Can I just remove the GitHub MCP and use gh instead?#
For scoped operations, yes. Scalekit's 2026 benchmark put monthly cost at $3.20 for CLI vs $55.20 for MCP at 10,000 ops on Sonnet 4 (Scalekit, 2026). The trade-off: you lose cross-tool composition. Most teams end up using both, with allow-listing on the MCP side. See the MCP vs CLI decision rubric.
Is the official GitHub MCP server the only option?#
No. Several community MCP servers expose smaller subsets of the GitHub API at much lower token cost. The 42K number applies specifically to the official server with its full tool surface. Allow-listing reduces it without switching servers, and is usually the simpler path.
What about the GitHub Copilot extension? Does it have the same problem?#
The Copilot extension is a different surface that doesn't expose MCP-style schema preloads inside the Claude Code agent loop, so it doesn't levy the same context tax. The trade-off is reduced flexibility: you can't compose Copilot operations the way you can with MCP tools. Different tool, different shape, different cost profile.
Choose your fix#
If you take one action this week, enable Claude Code 2.0's tool-search subagent and audit your mcp.json for allow-listing. Together, those two changes typically cut GitHub MCP context tax by 90%+ with no prompt rewrites. Verify the drop on Claude Code's cost endpoint, before and after.

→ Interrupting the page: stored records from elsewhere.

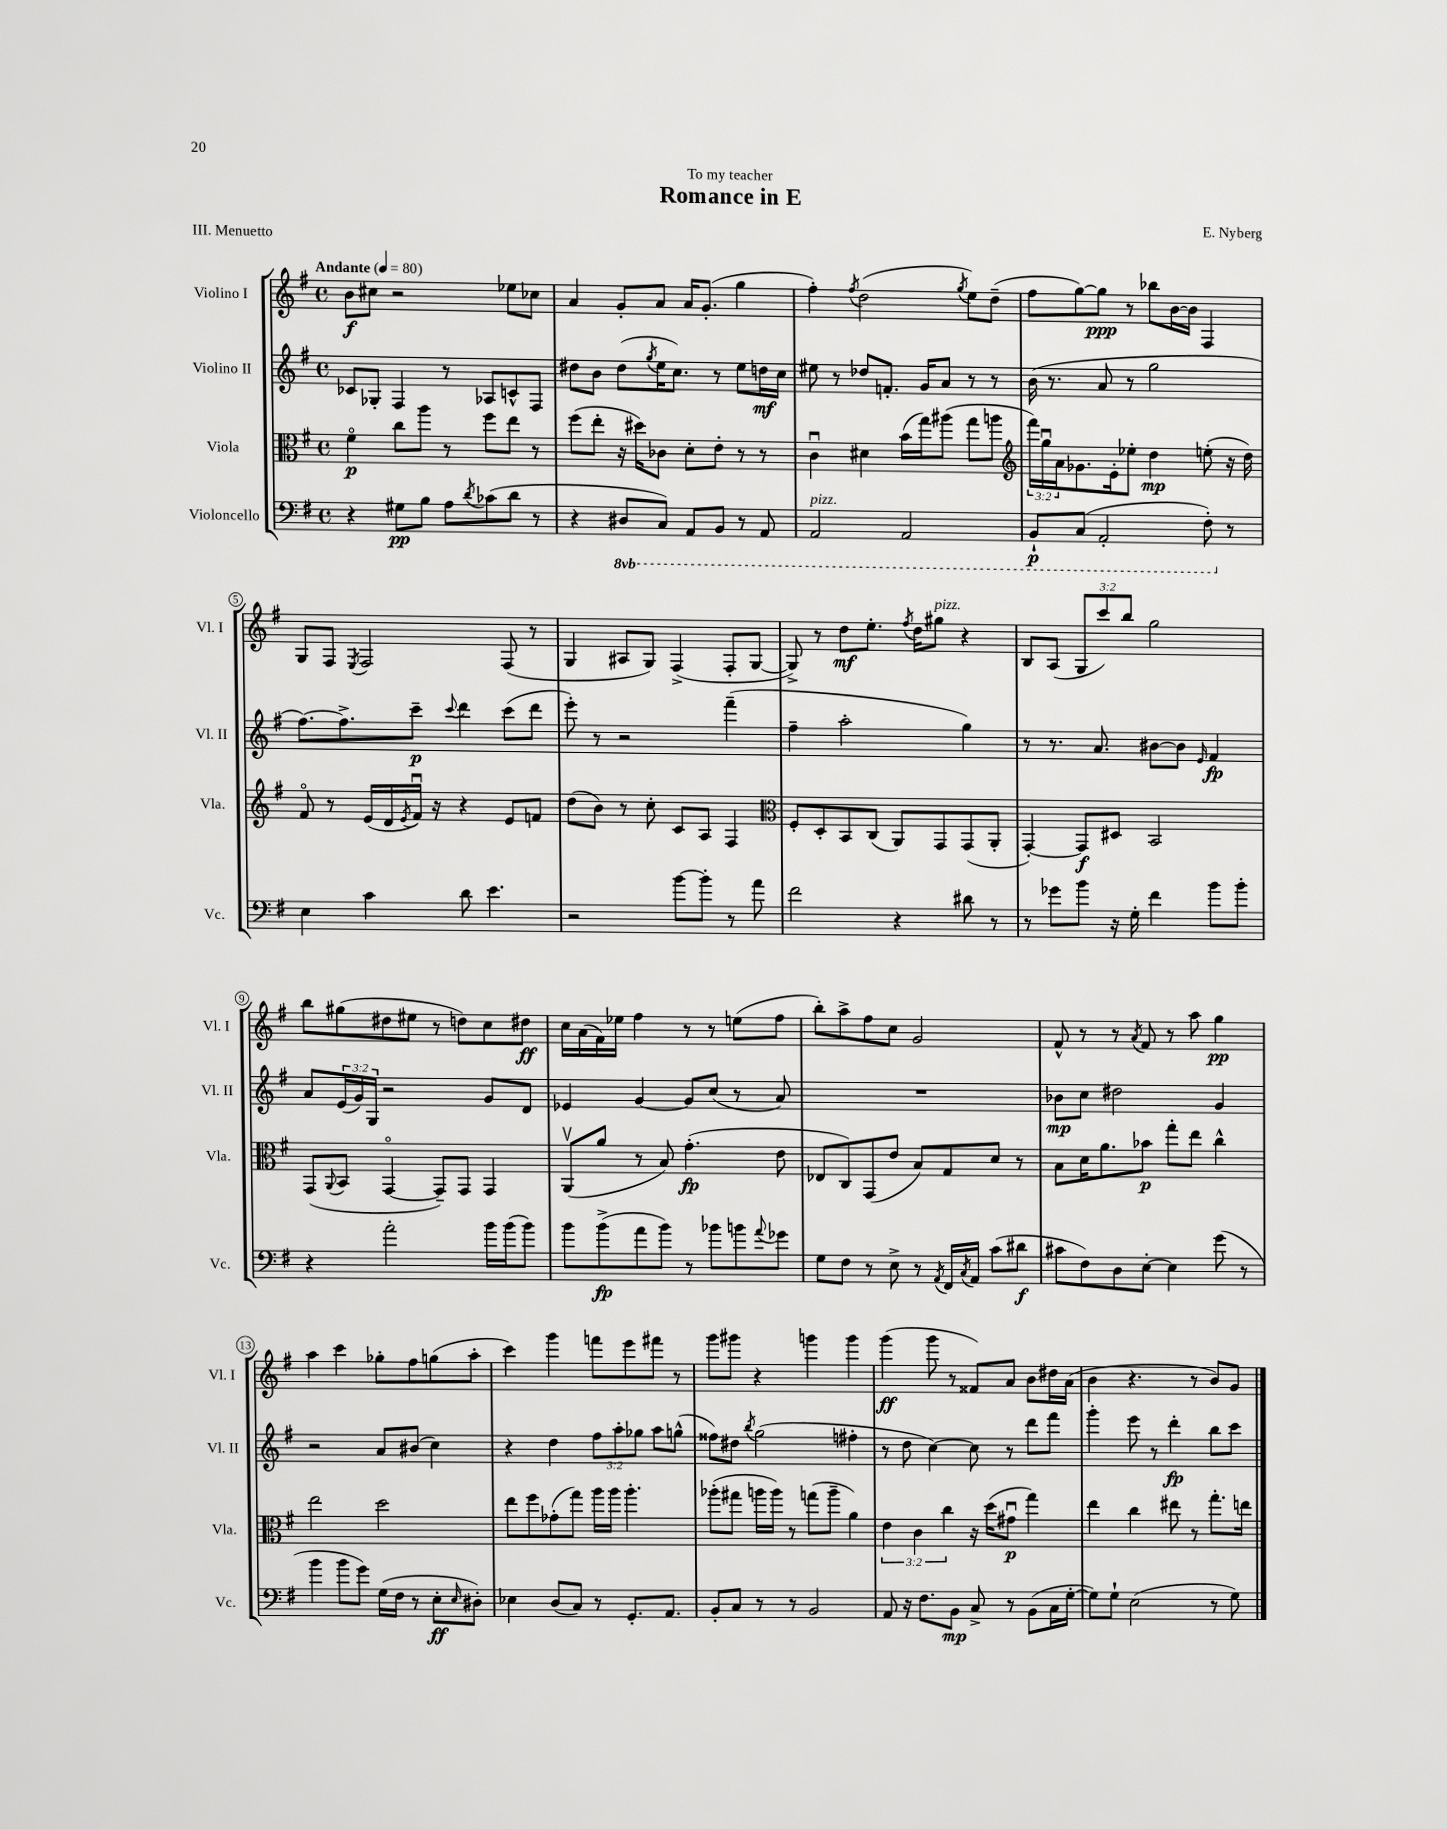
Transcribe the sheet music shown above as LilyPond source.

\header { title = "Romance in E" composer = "E. Nyberg" dedication = "To my teacher" piece = "III. Menuetto" }
<<
\new StaffGroup <<
\new Staff = "s0" \with { instrumentName = "Violino I" shortInstrumentName = "Vl. I" } {
    \clef treble \key g \major \defaultTimeSignature \time 4/4 \override Staff.TupletNumber.text = #tuplet-number::calc-fraction-text \tempo "Andante" 4 = 80
    b'8\f cis''8 r2 ees''8 ces''8 |
    a'4 g'8-. a'8 a'16 g'8.-.( g''4 |
    fis''4-.) \acciaccatura { fis''8 } d''2( \acciaccatura { g''8 } e''8) d''8--( |
    fis''8 g''8~) g''8\ppp r8 bes''8 b'16~ b'16 fis4 |
    g8 fis8 \acciaccatura { e8 } fis2 fis8( r8 |
    g4 ais8 g8) fis4->( fis8-. g8~ |
    g8->) r8 d''8\mf e''8.-. \acciaccatura { fis''8 } d''16 gis''8^\markup { \italic "pizz." } r4 |
    b8 a8( \tuplet 3/2 { g8 c'''8) b''8 } g''2 |
    b''8 gis''8( dis''8 eis''8 r8 d''8) c''8 dis''8\ff |
    c''16 a'16( fis'16) ees''16 fis''4 r8 r8 e''8( fis''8 |
    b''8-.) a''8-> fis''8 c''8 g'2 |
    fis'8-^ r8 r8 \acciaccatura { a'8 } fis'8 r8 a''8 g''4\pp |
    a''4 c'''4 ges''8-. fis''8 g''8( a''8-. |
    c'''4) g'''4 f'''8 e'''8 fis'''8 r8 |
    g'''8 gis'''8 r4 g'''4 g'''4 |
    g'''4\ff( g'''8 r8 fisis'8) a'8 b'8 dis''16 a'16( |
    b'4 r4. r8 b'8) g'8 \bar "|." |
}
\new Staff = "s1" \with { instrumentName = "Violino II" shortInstrumentName = "Vl. II" } {
    \clef treble \key g \major \defaultTimeSignature \time 4/4 \override Staff.TupletNumber.text = #tuplet-number::calc-fraction-text
    ces'8 ges8-. fis4 r8 aes8 c'8-^ fis8 |
    dis''8 b'8 dis''8( \acciaccatura { g''8 } e''16 c''8.) r8 e''8 d''16\mf c''16 |
    eis''8 r8 des''8 f'8.-. g'16 a'8 r8 r8 |
    b'16( r8. a'8 r8 g''2 |
    fis''8.~) fis''8.-> c'''8--\p \appoggiatura { c'''8 } d'''4 c'''8( d'''8 |
    e'''8-.) r8 r2 fis'''4--( |
    fis''4-- a''2-. g''4) |
    r8 r8. a'8. bis'8~ bis'8 \grace { e'16 } fis'4\fp |
    a'8 \tuplet 3/2 { e'16( g'16) g16 } r2 g'8 d'8 |
    ees'4 g'4~ g'8 c''8( r8 a'8) |
    R1 |
    bes'8\mp c''8 dis''2 g'4 |
    r2 a'8 bis'8( c''4) |
    r4 d''4 \tuplet 3/2 { fis''8 a''8-. ges''8 } a''8 g''8-^( |
    fisis''8) dis''8 \acciaccatura { b''8 } g''2( fis''4-. |
    r8 d''8 c''4~) c''8 r8 d'''8 fis'''8 |
    g'''4-. e'''8 r8 d'''4-.\fp b''8 c'''8 \bar "|." |
}
\new Staff = "s2" \with { instrumentName = "Viola" shortInstrumentName = "Vla." } {
    \clef alto \key g \major \defaultTimeSignature \time 4/4 \override Staff.TupletNumber.text = #tuplet-number::calc-fraction-text
    fis'4\flageolet\p c''8 a''8 r8 fis''8 e''8 r8 |
    fis''8( e''8-. r16 dis''16) ces'8 d'8-. e'8-. r8 r8 |
    c'4\downbow dis'4 b'16( g''16) ais''8( g''8 a''8 |
    \clef treble \tuplet 3/2 { fis'''16) g''16\downbow a'16 } ges'8. e'16-. ees''8-. d''4\mp e''8-.( r16 d''16) |
    fis'8\flageolet r8 e'16( d'16 \acciaccatura { e'8 } fis'16\downbow) r16 r4 e'8 f'8 |
    d''8( b'8) r8 c''8-. c'8 a8 fis4 |
    \clef alto fis8-. d8-. b,8 c8( a,8) g,8 g,8( a,8-. |
    g,4~-.) g,8\f dis8 b,2 |
    g,8( \appoggiatura { a,8 } b,8 g,4~\flageolet g,8--) g,8 g,4 |
    a,8\upbow( a'8 r8 b8) g'4.-.\fp( e'8 |
    ees8 c8) g,8( e'8 b8) g8 d'8 r8 |
    b8 d'16 a'8. bes'8\p g''8-. e''8 c''4-^ |
    e''2 d''2 |
    e''8 fis''8 ges'8-.( g''8) a''16 a''16 a''4.-. |
    aes''8-.( gis''8 a''16 a''16) r8 g''8( a''8-- a'4) |
    \tuplet 3/2 { e'4 c'4 c''4 } r16 d''16( gis'8\downbow\p g''4) |
    e''4 c''4 eis''8 r8 g''8.-. e''16 \bar "|." |
}
\new Staff = "s3" \with { instrumentName = "Violoncello" shortInstrumentName = "Vc." } {
    \clef bass \key g \major \defaultTimeSignature \time 4/4 \set Staff.ottavationMarkups = #ottavation-simple-ordinals
    r4 gis8\pp b8 a8 \acciaccatura { d'8 } ces'8( d'8 r8 |
    r4 \ottava #-1 dis,8 c,8) a,,8 b,,8 r8 a,,8 |
    a,,2^\markup { \italic "pizz." } a,,2 |
    b,,8-!\p c,8( a,,2-. fis,8-.) \ottava #0 r8 |
    e4 c'4 d'8 e'4. |
    r2 b'8~ b'8-. r8 a'8 |
    fis'2 r4 dis'8 r8 |
    r8 ges'8 b'8 r16 g16-. fis'4 b'8 b'8-. |
    r4 a'2-. b'16 b'16( b'8) |
    b'8 b'8->\fp( a'8 b'8) r8 bes'8 b'8 \appoggiatura { a'8 } ges'8 |
    g8 fis8 r8 e8-> r8 \acciaccatura { a,8 } fis,16 \acciaccatura { c8 } a,16 c'8( dis'8\f |
    cis'8 fis8) d8 e8~-. e4 g'8( r8 |
    b'4 b'8 g'8) g16( fis16 r8 e8-.\ff \grace { e16 } dis8-.) |
    ees4 d8( c8) r8 g,8.-. a,8. |
    b,8-. c8 r8 r8 b,2 |
    a,8 r16 fis8. b,8\mp c8-> r8 b,8( c16 g16~-. |
    g8) g8-! e2( r8 g8) \bar "|." |
}
>>
>>
\layout { \context { \Score \override BarNumber.stencil = #(make-stencil-circler 0.1 0.3 ly:text-interface::print) } }
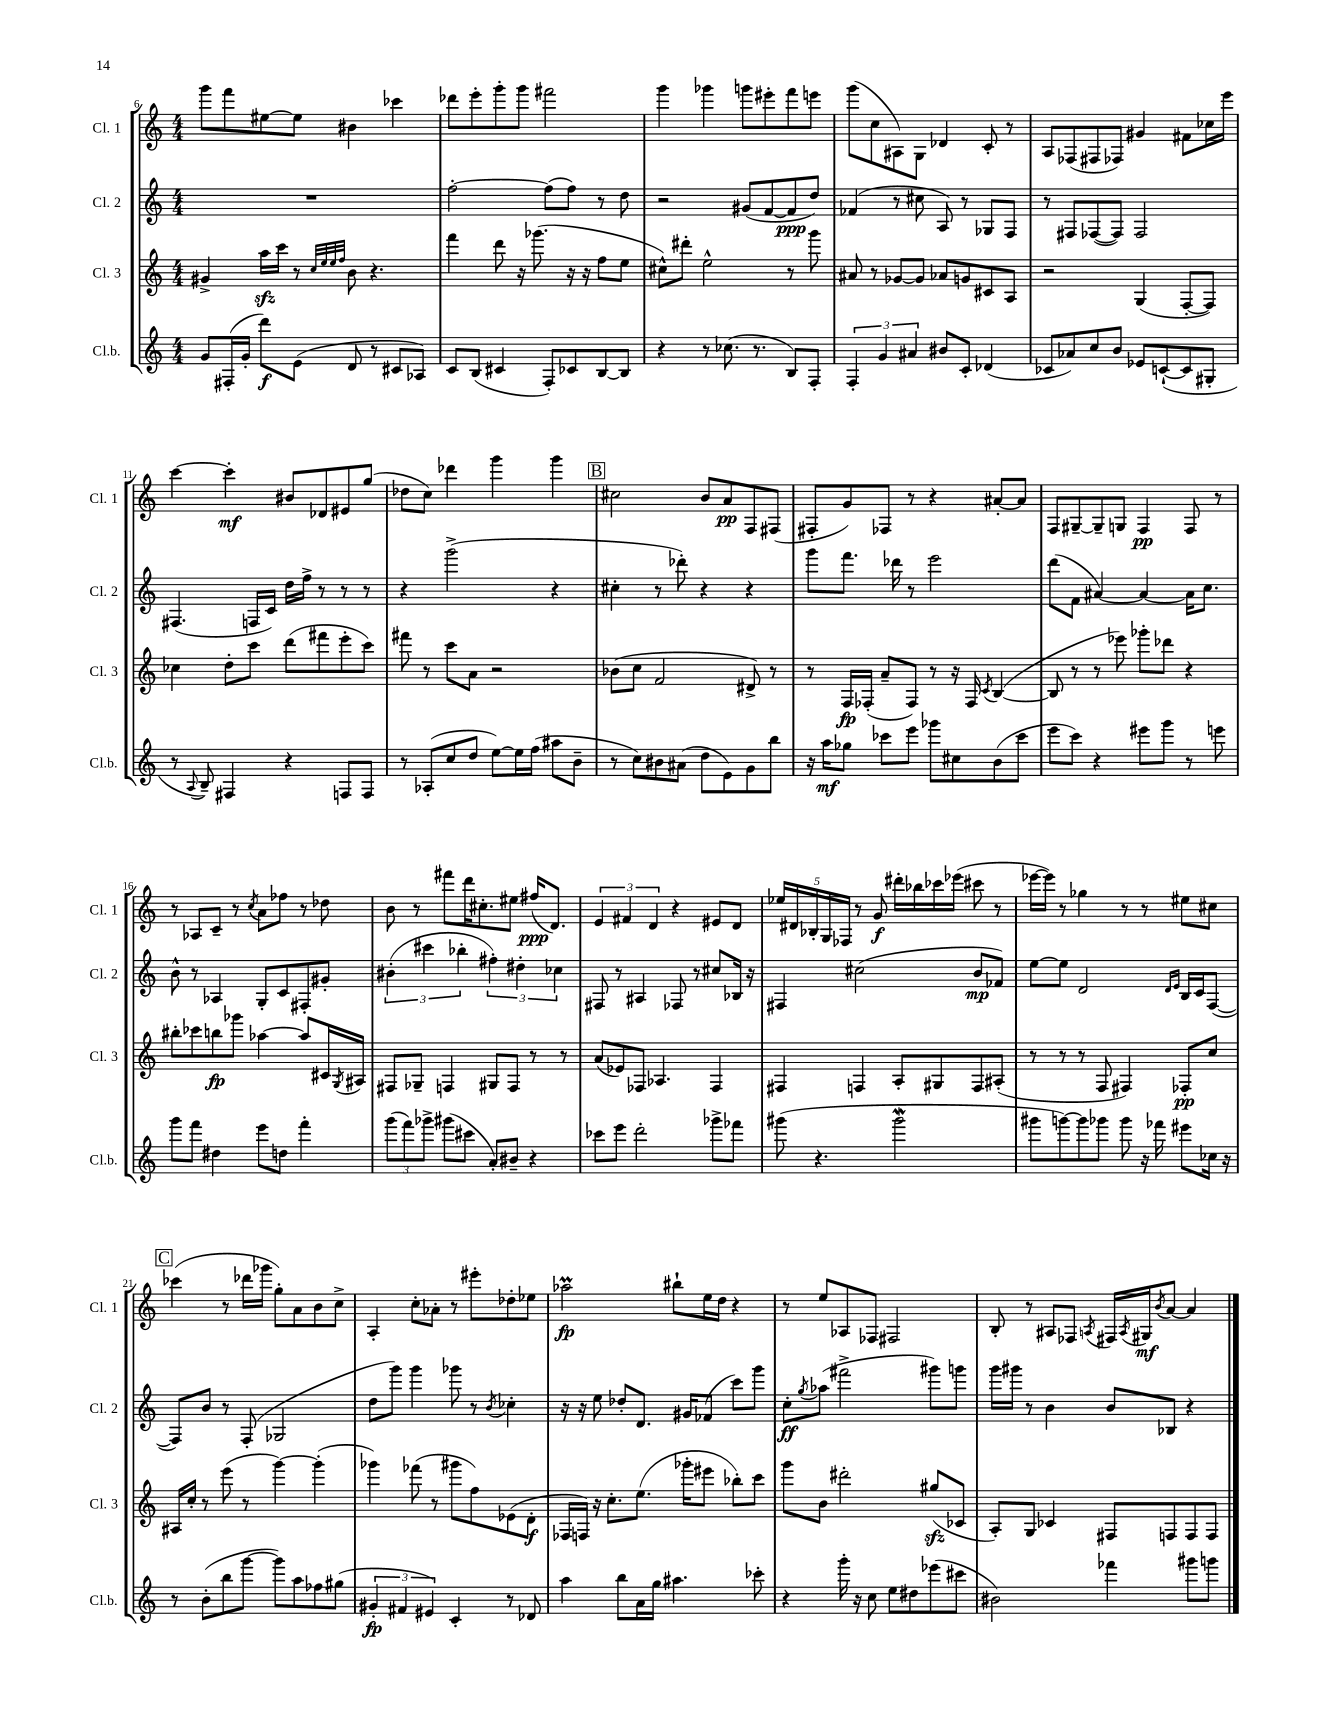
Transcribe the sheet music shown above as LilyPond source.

<<
\new StaffGroup <<
\new Staff = "s0" \with { instrumentName = "Cl. 1" shortInstrumentName = "Cl. 1" } {
    \clef treble \key c \major \numericTimeSignature \time 4/4
    g'''8 f'''8 eis''8~ eis''8 bis'4 ces'''4 |
    des'''8 e'''8-. g'''8-. g'''8 fis'''2 |
    g'''4 ges'''4 g'''8 eis'''8-. f'''8 e'''8 |
    g'''8( c''8 ais8) g8 des'4 c'8-. r8 |
    a8 fes8( fis8 fes8) gis'4 fis'8 ces''16 e'''16 |
    c'''4~ c'''4-.\mf bis'8 des'8 eis'8 g''8( |
    des''8 c''8) des'''4 g'''4 g'''4 |
    \mark \markup { \box "B" } cis''2 b'8 a'8\pp f8 fis8( |
    fis8-. g'8) fes8 r8 r4 ais'8~-. ais'8 |
    f8 gis8~-- gis8-- g8 f4\pp f8 r8 |
    r8 aes8 c'8-- r8 \acciaccatura { c''8 } a'8 fes''8 r8 des''8 |
    b'8 r8 fis'''8 d'''16 cis''8.-. eis''8 fis''16\ppp( d'8.) |
    \tuplet 3/2 { e'4 fis'4 d'4 } r4 eis'8 d'8 |
    \tuplet 5/4 { ees''16 dis'16 bes16-. g16 fes16 } r8 g'8\f dis'''16-. bes''16 ces'''16 ees'''16( cis'''8 r8 |
    ees'''16~ ees'''16) r8 ges''4 r8 r8 eis''8 cis''8 |
    \mark \markup { \box "C" } ces'''4( r8 des'''16 ges'''16 g''8-.) a'8 b'8 c''8-> |
    a4-. c''8-. aes'8-. r8 eis'''8-. des''8-. ees''8 |
    aes''2\prall\fp bis''8-! e''16 d''16 r4 |
    r8 e''8 aes8 fes8 fis2 |
    b8-. r8 ais8 fes8 \acciaccatura { a8 } fis16 \acciaccatura { a8 } gis16\mf \acciaccatura { b'8 } a'8~ a'4 \bar "|." |
}
\new Staff = "s1" \with { instrumentName = "Cl. 2" shortInstrumentName = "Cl. 2" } {
    \clef treble \key c \major \numericTimeSignature \time 4/4
    R1 |
    f''2~-. f''8( f''8) r8 d''8 |
    r2 gis'8( f'8~ f'8\ppp d''8) |
    fes'4( r8 cis''8 a8) r8 ges8 f8 |
    r8 fis8 fes8~( fes8) fes2 |
    fis4.( f16 c'16) d''16 f''16-> r8 r8 r8 |
    r4 g'''2->( r4 |
    \mark \markup { \box "B" } cis''4-. r8 des'''8-.) r4 r4 |
    g'''8 f'''8. des'''16 r8 e'''2 |
    d'''8( f'8 ais'4~) ais'4~ ais'16 c''8. |
    b'8-^ r8 aes4 g8-. c'8 fis8-. gis'8-. |
    \tuplet 3/2 { bis'4-.( cis'''4 bes''4-. } \tuplet 3/2 { fis''4-.) dis''4-. ces''4 } |
    fis8 r8 ais4 fes8 r8 cis''8 bes16 r16 |
    fis4 cis''2( b'8\mp fes'8) |
    e''8~ e''8 d'2 \grace { d'16 e'16 } b16 c'16 f8~( |
    \mark \markup { \box "C" } f8) b'8 r8 f8-.( ges2 |
    d''8 g'''8) g'''4 ges'''8 r8 \acciaccatura { b'8 } ces''4-. |
    r16 r16 e''8 des''8-. d'8. gis'16 fes'8( c'''8) g'''8 |
    c''8-.\ff \acciaccatura { g''8 } aes''8( fis'''2-> gis'''8) g'''8 |
    g'''16 gis'''16 r8 b'4 b'8 bes8 r4 \bar "|." |
}
\new Staff = "s2" \with { instrumentName = "Cl. 3" shortInstrumentName = "Cl. 3" } {
    \clef treble \key c \major \numericTimeSignature \time 4/4
    gis'4-> a''16\sfz c'''16 r8 \grace { c''32 e''32 e''32 f''32 } b'8 r4. |
    f'''4 d'''8 r16 ges'''8.( r16 r16 f''8 e''8 |
    cis''8-^) dis'''8-. e''2-^ r8 g'''8 |
    ais'8 r8 ges'8~ ges'8 aes'8 g'8 cis'8 a8 |
    r2 g4( f8~-. f8) |
    ces''4 d''8-. c'''8 d'''8( fis'''8 e'''8-. c'''8) |
    fis'''8 r8 c'''8 a'8 r2 |
    \mark \markup { \box "B" } bes'8( c''8 f'2 dis'8->) r8 |
    r8 f16\fp fes16-.( a'8-- fes8) r8 r16 fes16 \acciaccatura { c'8 } b4~( |
    b8 r8 r8 ees'''8) ges'''8-. des'''8 r4 |
    bis''8-. ces'''8 b''8\fp ges'''8 aes''4~ aes''8 cis'16 \acciaccatura { g8 } ais16 |
    fis8 ges8-- f4 gis8 f8 r8 r8 |
    a'8( ees'8) fes8 aes4. fes4 |
    fis4 f4 a8-. gis8 f8 ais8-.( |
    r8 r8 r8 f8 fis4) fes8-.\pp c''8 |
    \mark \markup { \box "C" } ais16 c''16-. r8 e'''8( r8 g'''4~) g'''4-.( |
    ges'''4) fes'''8( r8 gis'''8 f''8) ees'8( d'8-.\f |
    fes16 f16) r16 c''8.-. e''8.( ges'''16-. eis'''8 bes''8-.) c'''8 |
    g'''8 b'8 dis'''2-. gis''8\sfz( ces'8 |
    a8-.) g8 ces'4 fis8 f8 f8 f8 \bar "|." |
}
\new Staff = "s3" \with { instrumentName = "Cl.b." shortInstrumentName = "Cl.b." } {
    \clef treble \key c \major \numericTimeSignature \time 4/4
    g'8 fis16-.( g'16-. d'''8\f) e'8( d'8 r8 cis'8 aes8) |
    c'8 b8( cis'4 f8-.) ces'8 b8~ b8 |
    r4 r8 ces''8.( r8. b8) f8-. |
    \tuplet 3/2 { f4-. g'4 ais'4 } bis'8 c'8-. des'4( |
    ces'8 aes'8) c''8 b'8 ees'8 c'8~-!( c'8 gis8-. |
    r8 \appoggiatura { a8 } b8--) fis4 r4 f8 f8 |
    r8 aes8-.( c''8 d''8 e''8~) e''16 f''16( ais''8 b'8-- |
    \mark \markup { \box "B" } r8 c''8) bis'8 ais'8( d''8 e'8) g'8 b''8 |
    r16 a''16\mf ges''8 ces'''8 e'''8 ges'''8 cis''8 b'8( ces'''8 |
    e'''8 c'''8) r4 eis'''8 g'''8 r8 e'''8 |
    g'''8 f'''8 dis''4 e'''8 d''8 f'''4-. |
    \tuplet 3/2 { g'''8( f'''8) ges'''8-> } gis'''8( cis'''8 a'8-.) bis'8-- r4 |
    ces'''8 e'''8 d'''2-. ges'''8-> fes'''8 |
    gis'''8( r4. gis'''2\mordent |
    gis'''8 g'''8~) g'''8 ges'''8 ges'''8 r16 fes'''16 eis'''8 ces''16 r16 |
    \mark \markup { \box "C" } r8 b'8-.( b''8 g'''8~ g'''8) a''8 fes''8 gis''8( |
    \tuplet 3/2 { gis'4-.\fp fis'4 eis'4) } c'4-. r8 des'8 |
    a''4 b''8 a'16 g''16 ais''4. ces'''8-. |
    r4 g'''16-. r16 c''8 e''8 dis''8 ees'''8( cis'''8 |
    bis'2) fes'''4 gis'''8 g'''8 \bar "|." |
}
>>
>>
\layout { \context { \Score currentBarNumber = #6 } }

Within the month, pick one workflow, PR review automation is a good candidate, and run it through the gh CLI instead of MCP. Compare cost, latency, and reliability. If it wins on all three, expand the pattern.
Quarterly, ask the bigger question: how much of the GitHub MCP's job is actually retrieval the agent could consult instead of fetch? If the answer is "most of it", evaluate whether on-demand retrieval via a context layer architecture fits your stack. The fixes above buy you breathing room. Moving retrieval out of the loop is the structural answer to the context tax.